TCMB'nin enflasyon hedefi yüzde 5 seviyesinde yer alırken beklentiler enflasyonun yılı ancak yüzde 8'in sınırlı altında tamamlayacağı yönünde. Bu sonuç ile enflasyon son 10 yılda sadece 2 kez hedefin altında kalmış olacak.
Oyak Yatırım Başekonomisti Mehmet Besimoğlu, "Büyük ihtimalle bu yıl da enflasyon hedefini tutturamayacağız. Gerekli reformlar yapılmadan yüzde 7-10 bandındaki enflasyonun yüzde 5'e kalıcı gelmesi mümkün değil. Enflasyonun aşağı indiği dönemde enflasyon düştükten sonra bu düşüşle uyumlu olarak faiz indirimine gidiliyordu. Bundan vazgeçilince enflasyondaki iyimserliği de bir anlamda kaybettik. Faiz artışı gerektiğinde de zamanında yapılamaması bu sonuçları getirdi" dedi ve ekledi:
"Şimdi mevcut hedefin çok büyük bir anlamı kalmadı bence örtülü hedef enflasyonu tek hanede tutmak gibi duruyor. Enflasyon tek hanede kaldığı sürece faiz artışı yapılmıyor ve likidite politikaları ile idare ediliyor. Önümüzdeki birkaç yılda bile yüzde 5'lik enflasyonun mümkün olmadığını düşünüyorum. Enflasyon hedefi Türkiye için aynı AB hedefi gibi artık sadece sembolik bir hedef haline geldi."
Son yıllarda enflasyondaki hedefin üzerindeki seyre karşın TCMB ekonomide hızlı büyüme isteyen AKP hükümetinden ve Cumhurbaşkanı Tayyip Erdoğan'dan gelen faiz indirimi baskılarına da maruz kalmış ve bu gelişmeler TCMB'nin bağımsızlığına ilişkin soru işaretlerini de gündeme getirmişti. (Full Story)
ÖNÜMÜZDEKİ YILLARDA ENFLASYON ANCAK TESADÜFEN %5'E DÜŞEBİLİR
Enflasyonun yılı yüzde 7.5-8 aralığında tamamlamasını beklediğini belirten Burgan Yatırım Başekonomisti Haluk Bürümcekçi, "Kurda, petrol fiyatlarında büyük bir değişiklik olmazsa TCMB'nin yüzde 5 hedefinin uzağında kalacağımız kesin. TCMB'nin enflasyon hedeflemesine ilişkin kredibilitesi birkaç senedir kayboldu. Her zaman yıla başlarken, 'Enflasyon bu yıl yüzde 5 olacak deniyor' ancak yılı hep bunun 2-3 puan üzerinde tamamlıyoruz. Şu anda bu döngüyü değiştirecek bir gelişme görmüyorum, bu konudaki inandırıcılık gitti. 2015'e başlarken petrolden önemli katkı vardı hem de baz etkisi vardı. Yüzde 5'in altı bile mümkün dendi ancak artık bu tip söylemlere inanan da pek kalmadı" dedi.

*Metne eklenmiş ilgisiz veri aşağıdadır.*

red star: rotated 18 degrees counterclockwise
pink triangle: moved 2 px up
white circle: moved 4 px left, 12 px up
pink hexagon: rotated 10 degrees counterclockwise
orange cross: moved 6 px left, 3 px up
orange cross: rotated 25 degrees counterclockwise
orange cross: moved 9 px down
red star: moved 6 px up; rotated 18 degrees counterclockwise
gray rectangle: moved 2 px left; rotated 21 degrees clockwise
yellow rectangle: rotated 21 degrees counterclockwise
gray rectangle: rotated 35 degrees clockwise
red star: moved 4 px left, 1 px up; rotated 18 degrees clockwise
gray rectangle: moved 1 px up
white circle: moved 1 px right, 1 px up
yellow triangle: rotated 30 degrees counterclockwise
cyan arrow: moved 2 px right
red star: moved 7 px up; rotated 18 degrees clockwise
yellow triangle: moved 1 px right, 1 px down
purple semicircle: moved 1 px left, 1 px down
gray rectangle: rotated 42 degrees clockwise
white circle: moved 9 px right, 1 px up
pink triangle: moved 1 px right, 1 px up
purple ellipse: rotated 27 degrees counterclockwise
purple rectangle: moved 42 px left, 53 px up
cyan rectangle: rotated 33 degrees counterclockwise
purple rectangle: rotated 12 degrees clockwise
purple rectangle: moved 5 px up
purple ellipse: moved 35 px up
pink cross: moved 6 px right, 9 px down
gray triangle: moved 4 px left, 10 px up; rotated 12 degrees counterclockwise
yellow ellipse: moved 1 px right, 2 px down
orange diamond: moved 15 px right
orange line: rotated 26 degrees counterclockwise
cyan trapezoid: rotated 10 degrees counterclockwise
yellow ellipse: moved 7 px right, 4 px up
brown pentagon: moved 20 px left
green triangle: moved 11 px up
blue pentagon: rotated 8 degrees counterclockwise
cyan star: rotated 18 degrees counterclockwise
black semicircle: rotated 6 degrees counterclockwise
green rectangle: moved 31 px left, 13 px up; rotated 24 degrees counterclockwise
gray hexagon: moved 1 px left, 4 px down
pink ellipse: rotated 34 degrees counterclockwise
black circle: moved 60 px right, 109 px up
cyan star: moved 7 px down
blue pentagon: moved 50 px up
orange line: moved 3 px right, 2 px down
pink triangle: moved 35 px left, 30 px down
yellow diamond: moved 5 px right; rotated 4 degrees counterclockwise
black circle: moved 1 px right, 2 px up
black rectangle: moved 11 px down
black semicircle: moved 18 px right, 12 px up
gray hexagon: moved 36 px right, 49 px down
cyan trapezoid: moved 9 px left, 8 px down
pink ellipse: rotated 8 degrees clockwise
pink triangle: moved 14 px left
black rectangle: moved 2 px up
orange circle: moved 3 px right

Bürümcekçi, yüzde 5 hedefinin önümüzdeki yıllarda gerçekleşme ihtimali görüp görmediğine ilişkin bir soruya ise, "Arada bir sene tutabilir ama bu ancak birçok lehte faktörün birleşmesiyle gerçekleşen bir tesadüf olur" diye yanıtladı.
GIDA FİYATLARI
TL'deki yılbaşından beri yüzde 14'ü aşan değer kaybı ve gıda fiyatlarındaki sert yükseliş bu yıl enflasyonu etkileyen en büyük iki kalem olacak. Tüketim sepetinin yaklaşık yüzde 30'unu oluşturan ve Nisan'da yıllık bazda yüzde 14.36'a yükselen gıda ve alkolsüz içecekler grubunda enflasyon Mayıs'ta yüzde 12.81'e geriledi. Reuters anketine göre bugün açıklanacak TÜFE'nin yüzde 0.25 düşüş göstermesi bekleniyor. Gıda fiyatlarının yılın en yüksek seviyelerinden yaz ayları boyunca düşüşünü sürdürmesi beklenirken, bu düşüş enflasyonun yıllık bazda mevcut düzeyi olan yüzde 8.09'dan kalıcı olarak düşmesini sağlayamayacak. Reuters anketine göre, ekonomistlerin yılsonu enflasyon beklentisi yüzde 7.70 seviyesinde. Enflasyonda büyümeden ödün vermeden kalıcı düşüş için ise sıkı para politikası dışında başta gıda dağıtım zinciri olmak üzere enerji, kamu fiyat ayarlamaları, vergi ve emek reformları gibi TCMB'nin kontrolü dışındaki faktörlerde de önemli adımlar gerekiyor.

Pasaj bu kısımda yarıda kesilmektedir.